→ AUFGABENSTELLUNG
Schreiben Sie den Textauszug ab der Stelle mit „Ich hatte zB“ bis einschließlich „nach 1989 begriffen.“ ab. Ersetzen Sie dabei „Forschergruppe“ durch „Arbeitsgruppe“.

→ TEXTAUSZUG
======

Zitat von OmniNatürlich hat jeder, der über die Handlungen und Motive von Barack Obama nachdenkt, ein Modell von Obama im Kopf in dem ein Haufen Prämissen stecken. Aber es ist ein großer Unterschied ob Sie anerkennen dass wir alle ein solches Modell im Kopf haben oder ob Sie mir zustimmen, dass niemand für sich in Anspruch nehmen kann, ein Modell zu besitzen, welches nur durch äußere Widersprüche in Frage zu stellen ist. Die Theologie kann doch als Beleg dienen, dass alle Aussagen auslegbar und relativierbar sind nach geradezu beliebiger Intention. Deswegen wird Sie wohl kaum jemals eine Äußerung Obamas dazu bringen, Ihr Modell von Ihm zu überdenken. Denn alle seine Äußerungen interpretieren Sie ja grade mit ebenjenem Modell. Aus diesem Grund bedeutet die Annahme, nur die Falsifikation könne das eigene gedankliche Modell stürzen, dass es in der Regel nie gestürzt wird.
Das ist nicht so, lieber Omni. Gewiß unterscheiden sich Menschen darin, wie sehr oder wie wenig sie bereit sind, ihre Meinung im Licht neuer Erfahrungen zu revidieren. Ich vermute, daß ich so ungefähr in der Mitte liege, eher etwas in Richtung größere Bereitschaft zur Revision.
Ich hatte zB bis Anfang der achtziger Jahre das typische "linksliberale" Bild von der DDR. Noch ungefähr 1982 oder 1983 habe ich einmal einem Verwandten, mit dem wir uns in der Nähe von Berlin treffen konnten, auf einem Waldspaziergang (nur da konnte man reden, ohne vermutlich belauscht zu werden) gesagt: Vieles ist halt in eurem System besser, vieles in unserem.
Meine Meinung habe ich erst allmählich revidiert, als ich in einer internationalen Forschergruppe gearbeitet habe, in der ein tschechischer Kollege, eine Kollegin aus Polen und ein Kollege war, der vor Jahren aus Polen geflohen war. Die haben mich in nächtelangen Diskussionen über das Wesen des real existierenden Sozialismus aufgeklärt. Das ganze Ausmaß der Verbrechen, der Armut und der Unterdrückung im Sozialismus habe ich aber erst nach 1989 begriffen.
Also, verzagen Sie nicht, lieber Omni - wenn es entsprechende Informationen gibt, werde ich auch mein Bild von Barack Obama revidieren. Ich glaube allerdings, eher if als when.

======

→ VORLIEGENDE EINTRÄGE
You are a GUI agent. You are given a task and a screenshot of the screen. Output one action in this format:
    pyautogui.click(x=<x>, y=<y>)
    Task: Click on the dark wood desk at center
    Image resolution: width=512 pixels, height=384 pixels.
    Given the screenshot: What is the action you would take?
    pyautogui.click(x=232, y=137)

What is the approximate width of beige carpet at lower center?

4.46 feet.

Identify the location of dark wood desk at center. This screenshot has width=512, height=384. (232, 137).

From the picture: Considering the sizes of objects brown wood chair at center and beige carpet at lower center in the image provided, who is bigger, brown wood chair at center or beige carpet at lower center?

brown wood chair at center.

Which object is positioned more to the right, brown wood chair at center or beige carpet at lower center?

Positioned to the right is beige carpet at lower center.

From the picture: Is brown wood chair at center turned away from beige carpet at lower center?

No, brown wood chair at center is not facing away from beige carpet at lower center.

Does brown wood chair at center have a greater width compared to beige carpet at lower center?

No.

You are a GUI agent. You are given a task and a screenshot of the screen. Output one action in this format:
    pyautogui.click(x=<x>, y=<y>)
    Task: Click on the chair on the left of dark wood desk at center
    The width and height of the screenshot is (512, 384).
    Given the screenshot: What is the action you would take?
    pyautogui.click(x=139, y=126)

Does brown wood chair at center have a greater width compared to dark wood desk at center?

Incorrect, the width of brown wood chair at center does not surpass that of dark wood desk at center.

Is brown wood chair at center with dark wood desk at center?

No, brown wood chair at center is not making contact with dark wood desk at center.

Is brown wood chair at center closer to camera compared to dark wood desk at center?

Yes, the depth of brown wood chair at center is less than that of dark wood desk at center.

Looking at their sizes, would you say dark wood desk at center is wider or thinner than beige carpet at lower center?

======

→ ERGEBNIS
Ich hatte zB bis Anfang der achtziger Jahre das typische "linksliberale" Bild von der DDR. Noch ungefähr 1982 oder 1983 habe ich einmal einem Verwandten, mit dem wir uns in der Nähe von Berlin treffen konnten, auf einem Waldspaziergang (nur da konnte man reden, ohne vermutlich belauscht zu werden) gesagt: Vieles ist halt in eurem System besser, vieles in unserem.
Meine Meinung habe ich erst allmählich revidiert, als ich in einer internationalen Arbeitsgruppe gearbeitet habe, in der ein tschechischer Kollege, eine Kollegin aus Polen und ein Kollege war, der vor Jahren aus Polen geflohen war. Die haben mich in nächtelangen Diskussionen über das Wesen des real existierenden Sozialismus aufgeklärt. Das ganze Ausmaß der Verbrechen, der Armut und der Unterdrückung im Sozialismus habe ich aber erst nach 1989 begriffen.